MEPs on the European Parliamentʼs Committee on Civil Liberties will assess in the coming months whether Hungary is at risk of a serious breach of EU values. If this is the case, Parliament could ask the Council to act, potentially triggering Article 7 of the Treaty on European Union to enforce compliance.
In May this year, MEPs at a plenary session of the European Parliament requested the Committee on Civil Liberties, Justice and Home Affairs to draw up a formal resolution on the basis of Article 7 of the EU Treaty, noting a deterioration of the rule of law, democracy and fundamental rights in Hungary. The committee plans to hold a public hearing by the end of this year with representatives of the Hungarian government, civil society and experts, according to a press release published on the European Parliament website.
As a next step, Judith Sargentini (Greens/EFA, NL), Parliament’s rapporteur, will present her draft report to the Civil Liberties Committee in March 2018. Other MEPs will have until April to table amendments; the vote in committee is slated for June 2018.
The parliamentary Committee on Culture and Education, and the Committee on Constitutional Affairs will also both deliver opinions. The Committee on Budgetary Control also wishes to table an opinion. The resolution will be put to a vote in a plenary session in September 2018.
“I am glad we can start working on this report. It will be the first time the European Parliament will carry out this procedure, so I want to make sure we have a transparent and thorough investigation before getting to conclusions. I look forward to talking to Hungarian authorities, civil society, scientists and other persons involved to get a balanced view of the situation in Hungary,” said Sargentini.

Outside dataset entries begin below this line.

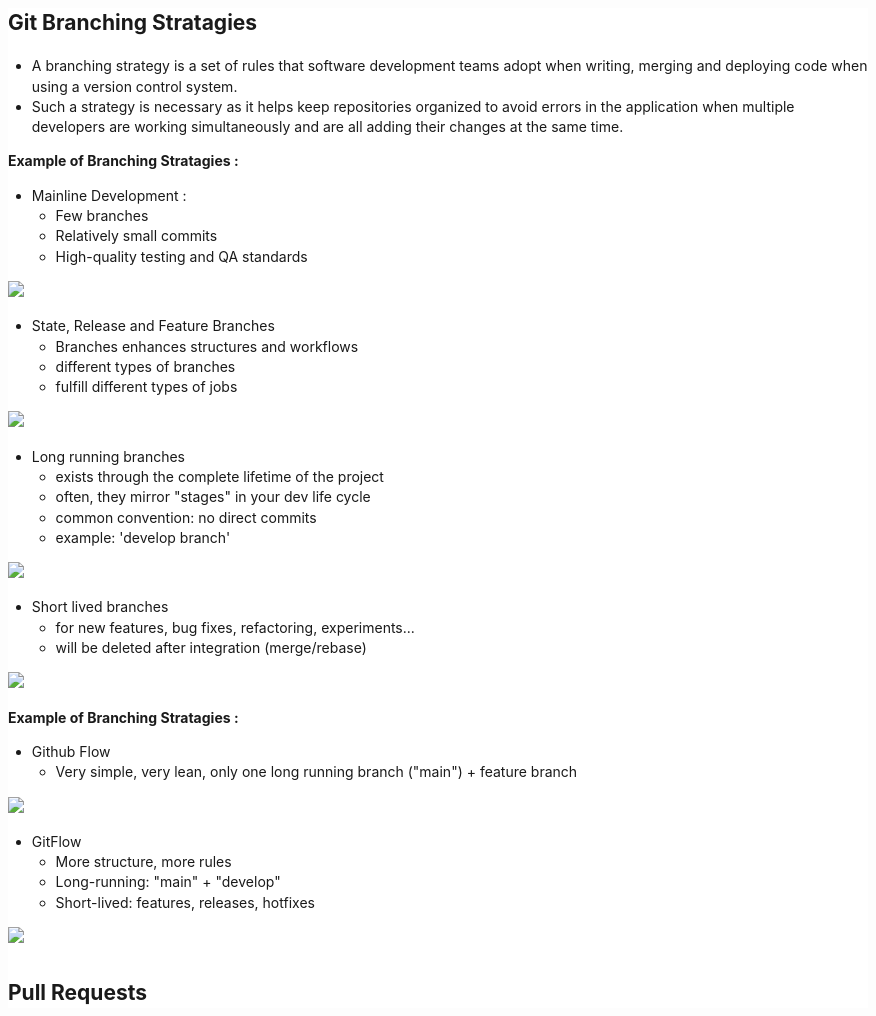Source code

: ## Git Branching Stratagies   

* A branching strategy is a set of rules that software development teams adopt when writing, merging and deploying code when using a version control system.  
* Such a strategy is necessary as it helps keep repositories organized to avoid errors in the application when multiple developers are working simultaneously and are all adding their changes at the same time.  

__Example of Branching Stratagies :__  

* Mainline Development : 
    - Few branches 
    - Relatively small commits
    - High-quality testing and QA standards

![](git1.png)  

* State, Release and Feature Branches 
    - Branches enhances structures and workflows 
    - different types of branches 
    - fulfill different types of jobs  

![](git2.png)    

- Long running branches 
    - exists through the complete lifetime of the project 
    - often, they mirror "stages" in your dev life cycle 
    - common convention: no direct commits
    - example: 'develop branch'  

![](git3.png)   

- Short lived branches  
    - for new features, bug fixes, refactoring, experiments... 
    - will be deleted after integration (merge/rebase)  

![](git4.png)   

__Example of Branching Stratagies :__  

* Github Flow    
    - Very simple, very lean, only one long running branch ("main") + feature branch  

![](git5.png)   

* GitFlow  
    - More structure, more rules    
    - Long-running: "main" + "develop"    
    - Short-lived: features, releases, hotfixes  

![](git6.png)  

## Pull Requests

Article 7 of the Treaty on European Union, which has so far never been invoked but which is sometime referred to as the EUʼs “nuclear option,” provides a mechanism to enforce EU values.
Under Article 7(1), the Council may determine that there is a clear risk of a serious breach of EU values by a Member State and is intended to prevent an actual breach by addressing specific recommendations to the Member State in question. This can be triggered by one third of Member States, by Parliament or by the Commission. The Council has to adopt a decision by a four-fifths majority after having received Parliamentʼs consent, which also requires a two-thirds majority of the votes cast and an absolute majority of MEPs.
The next phase is Article 7(2), by which an actual breach of EU values can be determined by the Council on a proposal by a third of Member States or the Commission. The Council needs to decide by unanimity and the Parliament needs to give its consent.
Article 7(3) launches sanctions, such as the suspension of voting rights in the Council.
Further details about the procedures are available here.
A number of infringement procedures launched by the European Commission are ongoing against Hungary, including one over the governmentʼs recently passed legislation on foreign-funded NGOs, and another pertaining to amendments to education law that have endangered the operation of the Central European University (CEU) in Budapest, triggering mass street protests in the spring and widespread international condemnation. Another infringement procedure relates to Hungaryʼs refusal to participate in the EU-wide relocation of refugees.